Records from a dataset
===

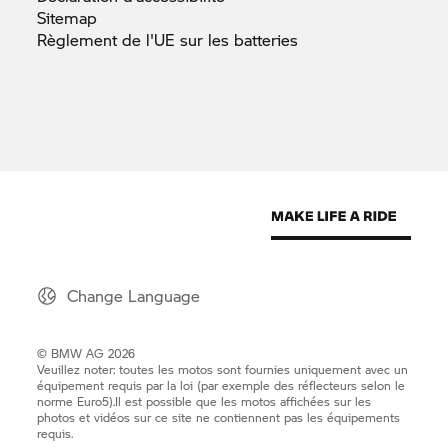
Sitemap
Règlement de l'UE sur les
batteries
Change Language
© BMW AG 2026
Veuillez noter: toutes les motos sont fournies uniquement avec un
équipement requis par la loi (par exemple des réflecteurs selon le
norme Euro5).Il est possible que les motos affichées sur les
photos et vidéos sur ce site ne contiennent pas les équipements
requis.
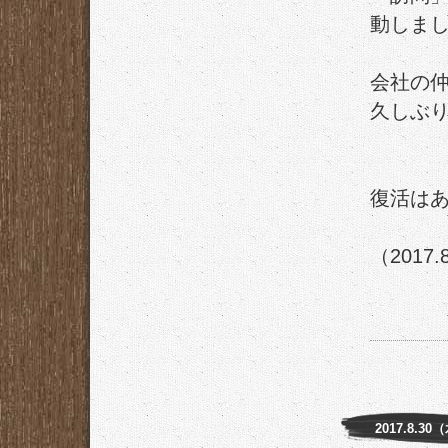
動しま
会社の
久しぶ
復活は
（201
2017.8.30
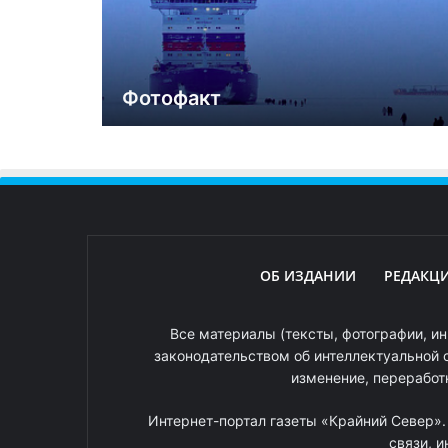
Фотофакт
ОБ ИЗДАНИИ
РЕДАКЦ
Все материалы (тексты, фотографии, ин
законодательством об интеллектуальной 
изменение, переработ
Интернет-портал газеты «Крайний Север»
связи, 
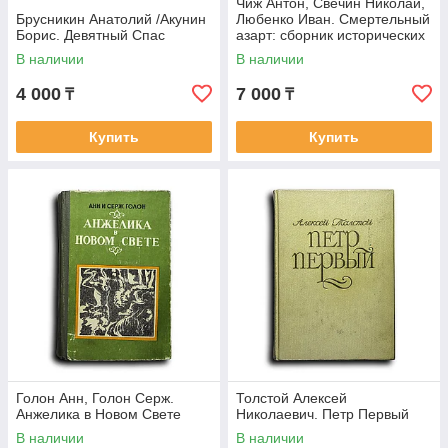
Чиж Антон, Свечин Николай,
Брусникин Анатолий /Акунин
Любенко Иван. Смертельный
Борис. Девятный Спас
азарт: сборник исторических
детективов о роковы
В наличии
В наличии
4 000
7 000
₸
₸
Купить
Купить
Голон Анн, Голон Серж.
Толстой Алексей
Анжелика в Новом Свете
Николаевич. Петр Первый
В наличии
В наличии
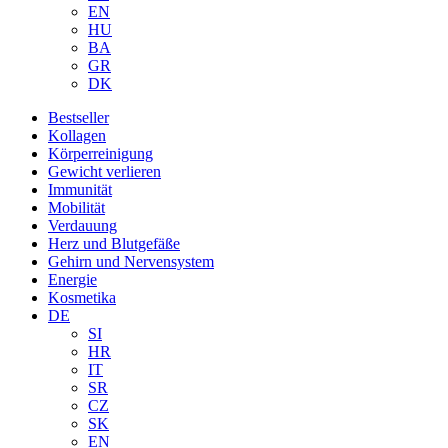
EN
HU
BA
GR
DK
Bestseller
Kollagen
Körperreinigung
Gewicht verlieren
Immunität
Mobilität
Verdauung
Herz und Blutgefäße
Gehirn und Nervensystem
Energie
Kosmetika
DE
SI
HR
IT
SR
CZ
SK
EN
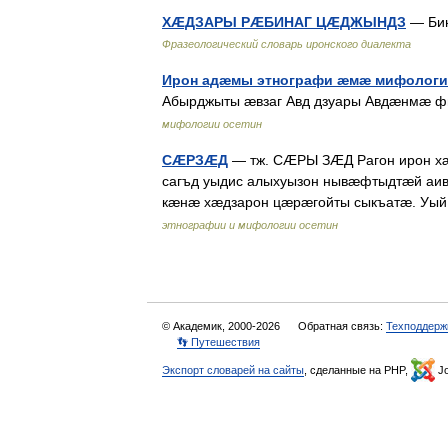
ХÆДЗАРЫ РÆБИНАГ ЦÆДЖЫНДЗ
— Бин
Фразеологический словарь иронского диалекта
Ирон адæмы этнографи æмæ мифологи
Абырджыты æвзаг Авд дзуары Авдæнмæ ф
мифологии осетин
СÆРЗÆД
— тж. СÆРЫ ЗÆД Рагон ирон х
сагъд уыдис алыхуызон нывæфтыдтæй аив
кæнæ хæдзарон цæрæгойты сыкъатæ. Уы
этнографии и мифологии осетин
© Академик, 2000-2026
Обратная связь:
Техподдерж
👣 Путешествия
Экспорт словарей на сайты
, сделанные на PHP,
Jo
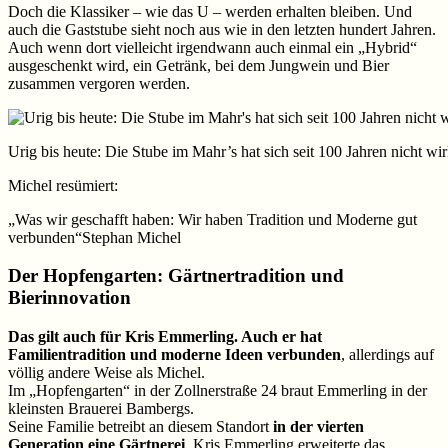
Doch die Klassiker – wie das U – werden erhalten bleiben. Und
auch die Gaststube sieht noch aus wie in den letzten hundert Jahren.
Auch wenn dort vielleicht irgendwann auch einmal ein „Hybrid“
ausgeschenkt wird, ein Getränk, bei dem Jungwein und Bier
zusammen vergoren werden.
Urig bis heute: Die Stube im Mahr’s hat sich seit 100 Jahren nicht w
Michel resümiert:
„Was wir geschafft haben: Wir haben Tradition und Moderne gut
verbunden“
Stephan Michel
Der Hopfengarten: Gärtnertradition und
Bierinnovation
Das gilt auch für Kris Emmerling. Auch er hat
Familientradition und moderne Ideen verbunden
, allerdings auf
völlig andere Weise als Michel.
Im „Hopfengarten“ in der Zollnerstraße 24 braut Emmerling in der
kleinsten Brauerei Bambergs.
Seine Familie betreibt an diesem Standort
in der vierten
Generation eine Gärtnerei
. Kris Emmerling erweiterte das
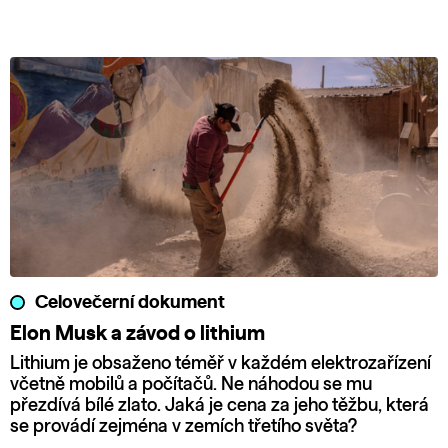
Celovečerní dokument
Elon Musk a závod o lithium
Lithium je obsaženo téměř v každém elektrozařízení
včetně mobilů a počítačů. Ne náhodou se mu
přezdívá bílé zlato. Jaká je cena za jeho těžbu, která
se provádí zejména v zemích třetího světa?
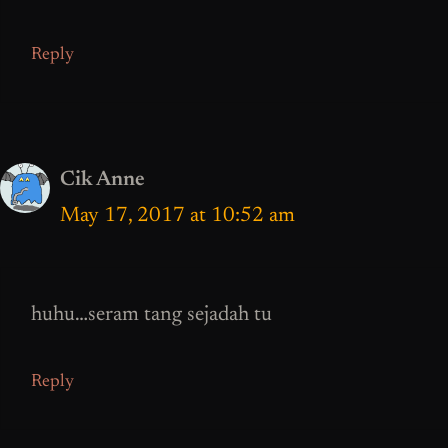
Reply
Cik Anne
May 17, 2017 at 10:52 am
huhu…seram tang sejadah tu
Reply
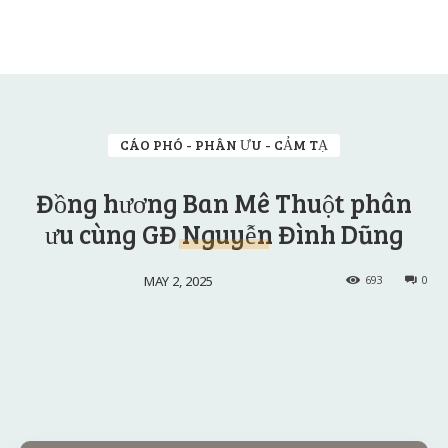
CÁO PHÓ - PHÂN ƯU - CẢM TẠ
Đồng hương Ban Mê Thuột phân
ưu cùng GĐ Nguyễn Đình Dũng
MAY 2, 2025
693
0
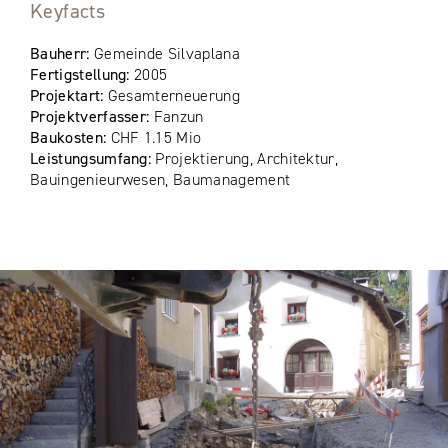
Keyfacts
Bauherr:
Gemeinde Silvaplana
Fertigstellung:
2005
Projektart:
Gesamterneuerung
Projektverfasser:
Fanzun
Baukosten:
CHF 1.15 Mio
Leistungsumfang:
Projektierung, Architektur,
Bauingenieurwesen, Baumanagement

===

> _Task goal_
Reproduce the lines of the records above without any change, starting from the line with "Doch die Klassiker" up to and including the line with "völlig andere Weise als Michel.".

> _Task response_
Doch die Klassiker – wie das U – werden erhalten bleiben. Und
auch die Gaststube sieht noch aus wie in den letzten hundert Jahren.
Auch wenn dort vielleicht irgendwann auch einmal ein „Hybrid“
ausgeschenkt wird, ein Getränk, bei dem Jungwein und Bier
zusammen vergoren werden.
Urig bis heute: Die Stube im Mahr’s hat sich seit 100 Jahren nicht w
Michel resümiert:
„Was wir geschafft haben: Wir haben Tradition und Moderne gut
verbunden“
Stephan Michel
Der Hopfengarten: Gärtnertradition und
Bierinnovation
Das gilt auch für Kris Emmerling. Auch er hat
Familientradition und moderne Ideen verbunden
, allerdings auf
völlig andere Weise als Michel.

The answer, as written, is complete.